Searching attachment files

The smart search allows users to search through the content of files uploaded as document attachments. The attachment search supports both types of file storage provided by Kentico (database or file system).

The attachment search only works for files that are connected to documents through one of the following methods:

  • Attachment files added to documents through fields with the Field type set to File or Document attachments in the document type definition
  • Attachments uploaded in the Pages application on the Properties -> Attachments tab of documents

Choosing which file types are searchable

By default, the attachment search supports the following file types:

  • txt
  • csv
  • pdf
  • docx
  • xlsx
  • pptx
  • xml
  • html
  • htm

Note: The search does NOT work for:

  • Legacy MS Office formats: doc, xls, ppt
  • Certain types of PDF files, including:
    • Encrypted files
    • Files using PDF version 1.5 or older

You can limit which of the file types are searchable for individual websites:

  1. Open the Settings applicaton.
  2. Select the System -> Search category.
  3. Fill in the Allowed attachment file types setting.
    • Enter a list of allowed file extensions without dots, separated by semicolons. If you leave the setting empty, the search works for all of the available file types.

  4. Click Save.

If you wish to search one of the unsupported file types, you need to:


Enabling indexing for document attachments

The attachment search is a part of the functionality of standard Document indexes. The attachment search is NOT available for Pages crawler type indexes, which directly index the HTML output of pages.

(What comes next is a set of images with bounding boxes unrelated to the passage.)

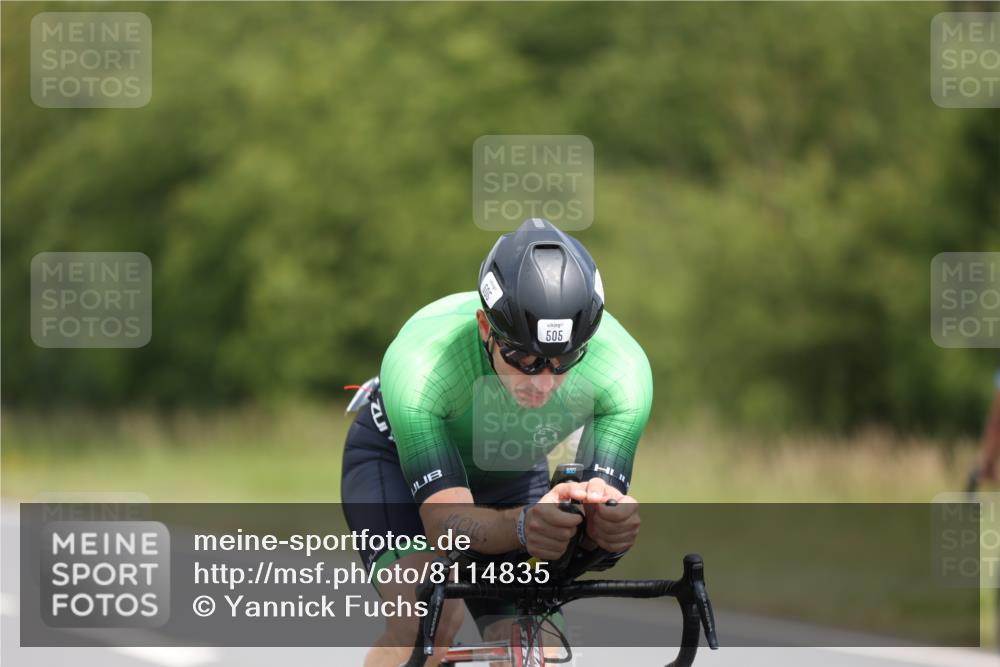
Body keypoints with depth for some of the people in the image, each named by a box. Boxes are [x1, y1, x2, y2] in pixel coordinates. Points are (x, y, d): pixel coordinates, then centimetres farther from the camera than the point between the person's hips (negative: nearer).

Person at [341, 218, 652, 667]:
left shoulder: (623, 369, -34)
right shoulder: (420, 360, -41)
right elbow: (447, 521, -42)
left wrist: (608, 521, -59)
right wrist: (522, 525, -64)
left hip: (511, 475, 3)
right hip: (395, 457, -3)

To set up the attachment search for your website:

  1. Open the Smart search application.
  2. Create or edit a Document search index.
  3. When defining the search content on the Indexed content tab, check Include attachment content for the index's allowed content.

    Enabling attachment search for a document index
  4. Click Save.
  5. Switch to the General tab and Rebuild the index.

While building the document index, the smart search processes the allowed documents, extracts the text of any attachment files and includes it in the content of the index (along with the other document data). When users perform a search using the index, the system returns results for documents whose attachments match the search expression.

Updating the search content of attachments (Upgrades and Hotfixes)

Kentico stores the text content extracted from document attachments in the database. When rebuilding document indexes, the search loads the "cached" attachment text from the database. The system only processes the file text directly for attachments that do not have any search content saved.

If you apply a hotfix or upgrade that changes how the search indexes attachment files, you need to clear the attachment search content:

  1. Open the System application.
  2. Select the Files -> Attachments tab.
  3. Click Clear attachment search cache.

You can then Rebuild your document indexes, which updates the attachment content according to the new functionality.

Configuring the attachment search

You can adjust how the system indexes attachment files by adding keys to the appSettings section of your application's web.config file.

The indexed content always includes:

  • File metadata (title, tags, author name etc.)
  • Comments (for example in MS Office files)

Limiting the maximum size of indexed files

Indexing of very large files can be resource intensive and have a negative impact on your website's performance. To prevent the system from indexing files larger than a certain size, add the CMSSearchMaxAttachmentSize key:

<add key="CMSSearchMaxAttachmentSize" value="10000" />

They key sets the maximum allowed file size in kB. The search ignores document attachments whose size exceeds the value.

Indexing of XML content

When indexing the content of XML files, the search does NOT include the following content by default:

  • Comments
  • The values of tag attributes

You can enable indexing for such content by adding the following web.config keys:

<add key="CMSSearchIndexXmlComments" value="true" />
<add key="CMSSearchIndexXmlAttributes" value="true" />

Enabling character encoding detection for text files

By default, the search can read text files (txt and csv) that use the following character encoding:

  • UTF-8
  • The default Windows encoding (the operating system's current ANSI code page)

If you encounter problems when indexing text files with a different encoding type, you can enable automatic encoding detection:

<add key="CMSSearchDetectTextEncoding" value="true" />

The system then attempts to detect the encoding type for each file, and use the correct option when reading the content during the indexing process.

Note: Correct encoding detection is not guaranteed for all files. Automatic detection also slightly increases the time required to index text files.